## Exercise details
Could you show all lines in the entries below that contain the string "account"?

## Data for this exercise

——

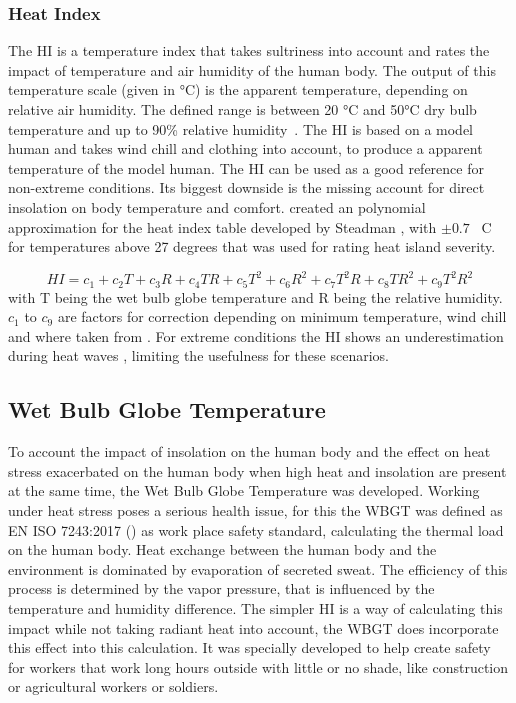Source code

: \documentclass[12pt,a4paper, english,twoside]{scrartcl}
\begin{document}
    \subsubsection{Heat Index}\label{sec:heatIndex}
    The \gls{HI} is a temperature index that takes sultriness into account and rates the impact of temperature and air humidity of the human body. 
    The output of this temperature scale (given in °C) is the apparent temperature, depending on relative air humidity. 
    The defined range is between 20 °C and 50°C dry bulb temperature and up to 90\% relative humidity~\autocite[p. 862]{Steadman1979}. 
    The \gls{HI} is based on a model human and takes wind chill and clothing into account, to produce a apparent temperature of the model human. 
    The \gls{HI} can be used as a good reference for non-extreme conditions. 
    Its biggest downside is the missing account for direct insolation on body temperature and comfort.
    \Cite{Schoen2005} created an polynomial approximation for the heat index table developed by Steadman \autocite{Steadman1979}, with $\pm 0.7$ \textdegree\ C for temperatures above 27 degrees that was used for rating heat island severity.

    \begin{equation}
      HI = c_1 + c_2 T + c_3 R + c_4 T R + c_5 T^2 + c_6 R^2 + c_7 T^2 R + c_8 T R^2 + c_9 T^2 R^2
    \end{equation}
    with T being the wet bulb globe temperature and R being the relative humidity. 
    $c_1$ to $c_9$ are factors for correction depending on minimum temperature, wind chill and where taken from \cite[p.3]{h}.
    For extreme conditions the \gls{HI} shows an underestimation during heat waves \autocite{Romps2022}, limiting the usefulness for these scenarios.
    \subsection{Wet Bulb Globe Temperature}\label{sec:WBGT}
     To account the impact of insolation on the human body and the effect on heat stress exacerbated on the human body when high heat and insolation are present at the same time, the Wet Bulb Globe Temperature was developed. 
     Working under heat stress poses a serious health issue, for this the \gls{WBGT} was defined as EN ISO 7243:2017 (\cite{Iso7243_2017}) as work place safety standard, calculating the thermal load on the human body.
     Heat exchange between the human body and the environment is dominated by evaporation of secreted sweat.
     The efficiency of this process is determined by the vapor pressure, that is influenced by the temperature and humidity difference.
     The simpler \gls{HI} is a way of calculating this impact while not taking radiant heat into account, the \gls{WBGT} does incorporate this effect into this calculation.
     It was specially developed to help create safety for workers that work long hours outside with little or no shade, like construction or agricultural workers or soldiers.
\newpage
\end{document}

——

## Result of this exercise
    The \gls{HI} is a temperature index that takes sultriness into account and rates the impact of temperature and air humidity of the human body. 
    The \gls{HI} is based on a model human and takes wind chill and clothing into account, to produce a apparent temperature of the model human. 
    Its biggest downside is the missing account for direct insolation on body temperature and comfort.
     To account the impact of insolation on the human body and the effect on heat stress exacerbated on the human body when high heat and insolation are present at the same time, the Wet Bulb Globe Temperature was developed. 
     The simpler \gls{HI} is a way of calculating this impact while not taking radiant heat into account, the \gls{WBGT} does incorporate this effect into this calculation.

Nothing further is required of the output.